╭──
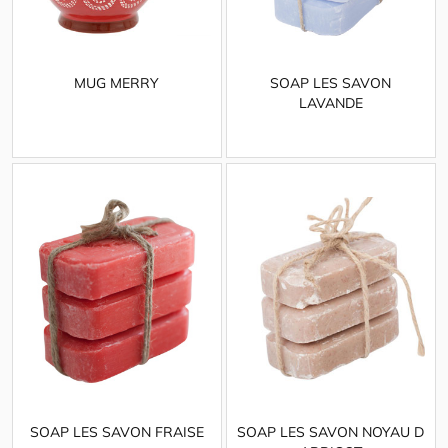
MUG MERRY
SOAP LES SAVON
LAVANDE
SOAP LES SAVON FRAISE
SOAP LES SAVON NOYAU D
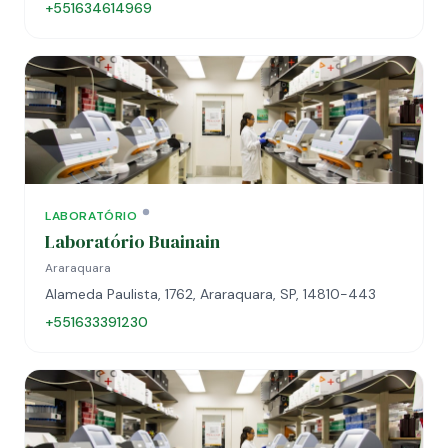
+551634614969
LABORATÓRIO
Laboratório Buainain
Araraquara
Alameda Paulista, 1762, Araraquara, SP, 14810-443
+551633391230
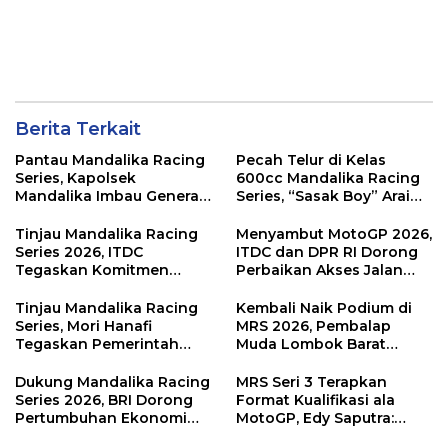
Berita Terkait
Pantau Mandalika Racing
Pecah Telur di Kelas
Series, Kapolsek
600cc Mandalika Racing
Mandalika Imbau Generasi
Series, “Sasak Boy” Arai
Muda Salurkan Hobi di
Agaska Ungkap Kunci
Sirkuit, Bukan Jalan Raya
Kemenangan
Tinjau Mandalika Racing
Menyambut MotoGP 2026,
Series 2026, ITDC
ITDC dan DPR RI Dorong
Tegaskan Komitmen
Perbaikan Akses Jalan
Kolaborasi dan Genjot
Hingga Pelibatan UMKM
Dampak Ekonomi
di KEK Mandalika
Tinjau Mandalika Racing
Kembali Naik Podium di
Kawasan
Series, Mori Hanafi
MRS 2026, Pembalap
Tegaskan Pemerintah
Muda Lombok Barat
Wajib Support Pembalap
Gibran Makin Mantap
NTB
Menuju Tingkat Asia
Dukung Mandalika Racing
MRS Seri 3 Terapkan
Series 2026, BRI Dorong
Format Kualifikasi ala
Pertumbuhan Ekonomi
MotoGP, Edy Saputra:
dan UMKM NTB
Persaingan Makin Sengit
╰──
Task
Return only those lines of the records that contain the string "Tegaskan".

Result below
Tegaskan Komitmen
Tegaskan Pemerintah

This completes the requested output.